— Brief 1 —
Quote the passage of the RSA data masking article from "Introduction" up to and including "than RSA itself.", word for word.

— begin Source text —

Shellcode: RSA (Data Masking 4)
2024-8-31 23:6:3 Author: modexp.wordpress.com(查看原文) 阅读量:10 收藏

Shellcode: RSA (Data Masking 4)

Introduction

Malware like OceanLotus have used RSA-256 to hide strings. Darkhotel used RSA to hide code. For fun, some crackmes used RSA-32 or RSA-64 for simple keygen challenges. The RSA cryptosystem uses two exponents (or keys) and a modulus derived from two primes. One of the exponents (the public key) is for encryption and the other (private key) is for decryption hence the reason it’s called “asymmetric encryption”.

However, there exists a (bad) way to use RSA for symmetric encryption that isn’t advisable (it’s not really encryption..i know). It’s made possible by the underlying function called modular exponentiation. While it’s not a good idea to use for encryption, we can take advantage of it for simple masking that’s less complicated to implement than RSA itself.

RSA Cryptosystem

Since the masking is based on RSA, let’s recap how it works.

\textbf{Key Generation:} \\ \text{1. Choose two distinct prime numbers } p \text{ and } q. \\ \text{2. Compute } n = p \times q. \\ \text{3. Compute Euler's totient function } \phi(n) = (p-1) \times (q-1). \\ \text{4. Choose an integer } e \text{ such that } 1 < e < \phi(n) \text{ and } \gcd(e, \phi(n)) = 1. \\ \text{5. Compute the modular multiplicative inverse of } e \text{ modulo } \phi(n), \text{ denoted as } d. \\ \text{6. The public key is } (e, n), \text{ and the private key is } (d, n). \\

\textbf{Encryption:} \\ \text{1. Convert the plaintext message } M \text{ into an integer } m \text{ such that } 0 \leq m < n. \\ \text{2. Compute the ciphertext } c \text{ using the public key } (e, n): \\ \qquad c = m^e \mod n.

\textbf{Decryption:} \\ \text{1. Compute the plaintext integer } m \text{ from the ciphertext } c \text{ using the private key } (d, n): \\ \qquad m = c^d \mod n. \\ \text{2. Convert the integer } m \text{ back to the original plaintext message } M.

The selection of e and calculation of d in key generation ensures that d is not an involutive exponent. Without these steps, there would be no security provided.

Finding Involutive Exponents

If you decide to modify the existing RSA algorithm, you just need to ensure the exponent is involutive for it to work as a masking function.

— end Source text —

— Brief 2 —
Reproduce the records verbatim, starting at the first line of the records and ending with the line containing "Dot at: (178, 283)", inclusive.

— begin Given entries —

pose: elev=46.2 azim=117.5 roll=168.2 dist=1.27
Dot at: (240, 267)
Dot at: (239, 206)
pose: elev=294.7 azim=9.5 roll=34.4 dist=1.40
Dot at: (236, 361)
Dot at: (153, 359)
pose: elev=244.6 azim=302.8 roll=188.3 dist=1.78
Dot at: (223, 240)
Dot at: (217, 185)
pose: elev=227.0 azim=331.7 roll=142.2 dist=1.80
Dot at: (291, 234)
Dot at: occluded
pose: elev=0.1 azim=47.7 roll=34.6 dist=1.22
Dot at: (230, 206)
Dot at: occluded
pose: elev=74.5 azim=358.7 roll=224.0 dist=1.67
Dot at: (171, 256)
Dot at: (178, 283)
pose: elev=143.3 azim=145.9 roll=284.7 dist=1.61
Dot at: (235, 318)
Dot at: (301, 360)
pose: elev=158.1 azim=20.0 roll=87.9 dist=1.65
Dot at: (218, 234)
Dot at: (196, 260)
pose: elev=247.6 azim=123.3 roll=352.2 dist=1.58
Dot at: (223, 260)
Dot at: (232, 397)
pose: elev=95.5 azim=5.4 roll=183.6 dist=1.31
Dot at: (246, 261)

— end Given entries —

— Full response 1 —
Introduction

Malware like OceanLotus have used RSA-256 to hide strings. Darkhotel used RSA to hide code. For fun, some crackmes used RSA-32 or RSA-64 for simple keygen challenges. The RSA cryptosystem uses two exponents (or keys) and a modulus derived from two primes. One of the exponents (the public key) is for encryption and the other (private key) is for decryption hence the reason it’s called “asymmetric encryption”.

However, there exists a (bad) way to use RSA for symmetric encryption that isn’t advisable (it’s not really encryption..i know). It’s made possible by the underlying function called modular exponentiation. While it’s not a good idea to use for encryption, we can take advantage of it for simple masking that’s less complicated to implement than RSA itself.

— Full response 2 —
pose: elev=46.2 azim=117.5 roll=168.2 dist=1.27
Dot at: (240, 267)
Dot at: (239, 206)
pose: elev=294.7 azim=9.5 roll=34.4 dist=1.40
Dot at: (236, 361)
Dot at: (153, 359)
pose: elev=244.6 azim=302.8 roll=188.3 dist=1.78
Dot at: (223, 240)
Dot at: (217, 185)
pose: elev=227.0 azim=331.7 roll=142.2 dist=1.80
Dot at: (291, 234)
Dot at: occluded
pose: elev=0.1 azim=47.7 roll=34.6 dist=1.22
Dot at: (230, 206)
Dot at: occluded
pose: elev=74.5 azim=358.7 roll=224.0 dist=1.67
Dot at: (171, 256)
Dot at: (178, 283)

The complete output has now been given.